D’Alessandro said Woliner came recommended to him by a dean at BU. Woliner disclosed his work for Loux before he took the job, but never discussed his work on the MBTA review with Loux until it was nearly complete, D’Alessandro said.

Woliner did not return a call.

D’Alessandro said Woliner, like others who worked on the MBTA review, was not paid for his time on the project.

Going carless doesn’t save what it used to

Looks like New York beat Boston this year in the amount commuters could save if they gave up their cars. Last year, Boston was number one in that category, according to the American Public Transportation Association, an advocacy group. This year, the Hub fell a notch, behind the big metropolis to the south. That still puts Boston ahead of San Francisco, Chicago, and Seattle, the other cities in the top five.

The latest survey says Boston drivers in a two-person household can save $12,324 a year if they ditched their sedans or sport utility vehicles in favor of trolleys, buses, and feet. That’s down from last year’s estimate of $13,490 a year, calculated using data when gas prices were higher.

As I’ve noted in the past, I think the survey’s methodology has a few flaws. It relies on a number of cost factors - including gas, insurance, and parking rates - to determine how much average car commuters spend in every city. The parking rates come from the Colliers International Parking Rate Study, which assumes we all drive to the Financial District every day and pay to park in one of those ridiculous garages that charge half a year’s salary every 15 minutes.

Still, the larger point is valid. It costs a ton to drive a car in this city. And it’s not just the gas, the tolls, and the oil changes. Think about all those parking tickets you get when you miss one of the carefully scripted signs hidden behind tree branches.

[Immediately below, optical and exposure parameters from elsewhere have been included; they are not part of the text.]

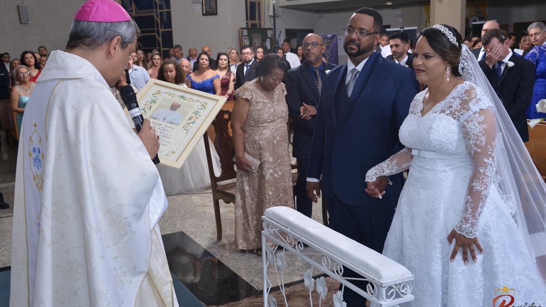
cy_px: 147
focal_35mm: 40
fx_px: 579
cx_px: 273
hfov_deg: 50.5
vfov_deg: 29.7
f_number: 6.3
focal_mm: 38
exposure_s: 1/200
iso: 560
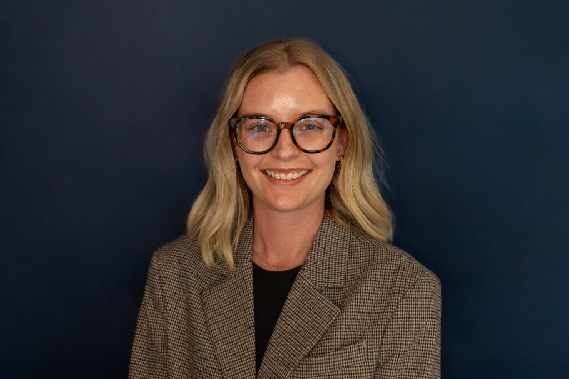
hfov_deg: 36.2
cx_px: 284
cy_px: 190
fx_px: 869
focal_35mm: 55
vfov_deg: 24.6
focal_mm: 55
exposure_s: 1/160
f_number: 7.1
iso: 4000
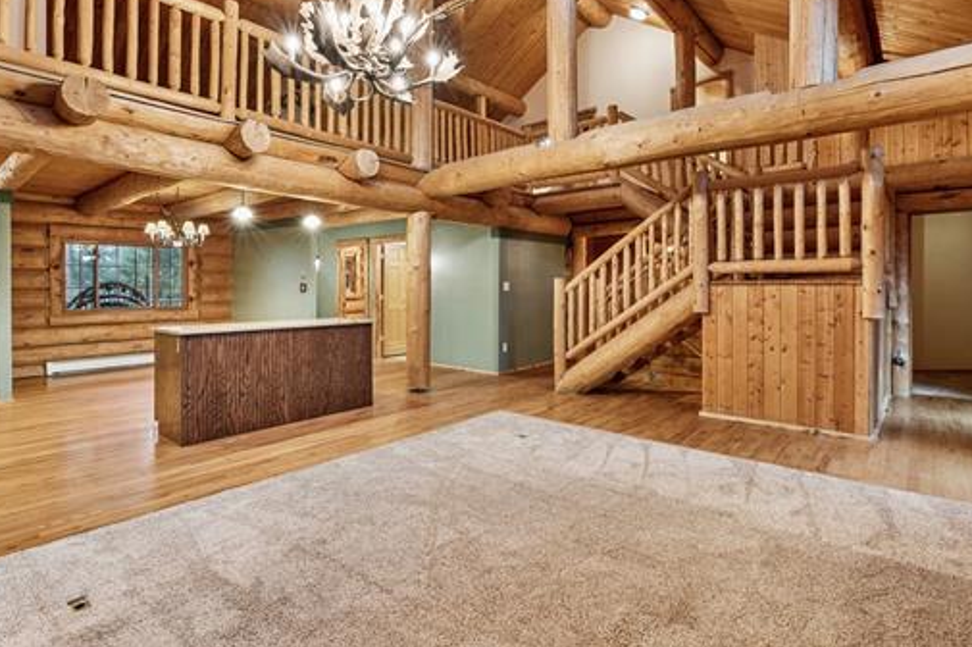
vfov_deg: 64.3
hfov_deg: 86.7
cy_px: 289
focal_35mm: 19
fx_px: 513
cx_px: 437
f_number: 11
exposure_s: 1/2
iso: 800
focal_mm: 15
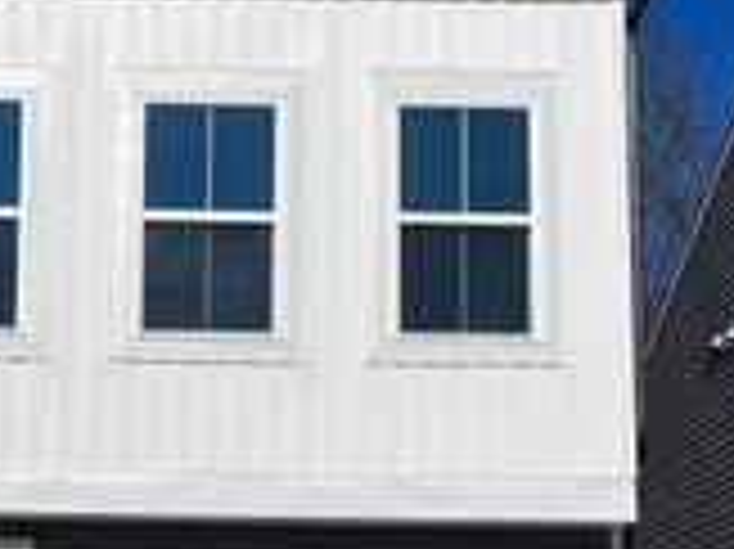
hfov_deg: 24.0
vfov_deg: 18.0
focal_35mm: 80
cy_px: 538
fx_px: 1695
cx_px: 117
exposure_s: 1/15152
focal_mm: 5.1
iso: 50
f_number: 1.6
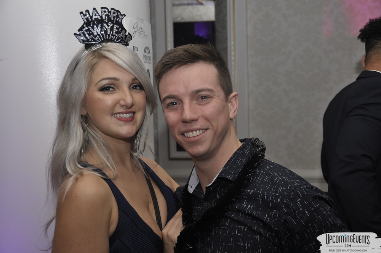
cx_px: 190
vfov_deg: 26.4
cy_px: 126
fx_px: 539
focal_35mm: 51
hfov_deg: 38.9
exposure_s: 1/60
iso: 400
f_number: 5
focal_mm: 34
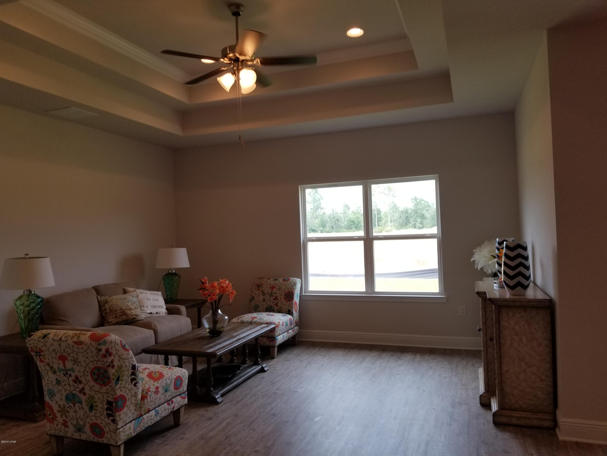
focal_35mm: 26
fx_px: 456
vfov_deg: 53.1
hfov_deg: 67.3
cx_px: 304
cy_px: 228
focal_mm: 4.25
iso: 50
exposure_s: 1/133
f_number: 1.7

Earmarks are rarely a boon for bad bridges

Last week’s debate for the open US Senate seat featured a sharp dispute over congressional earmarks, the process by which representatives designate money in the federal budget for local goodies.

Representative Michael E. Capuano came out most strongly in favor of the process as a way to use the nation’s elected representatives to divvy out tax dollars to deserving local projects.

“My earmarks are all on my website,’’ Capuano said at one point. “I’m very proud of them if you want to know the truth.’’

But a new study out last week from an advocacy group cast a harsh light on what that process does to our transportation system.

The study from the Massachusetts Public Interest Research Group said most transportation earmarks go to new highways, lane widening, and other construction rather than to fixing the nation’s stock of 73,000 structurally deficient bridges.

Nationally, just 74 of 704 transportation earmarks went to repair or maintenance for a bridge, tunnel, or overpass, according to the report. That includes just one of 17 earmarks in Massachusetts, a state with 585 structurally deficient bridges.

The report blames political contributions from developers and other construction interests for influencing the process.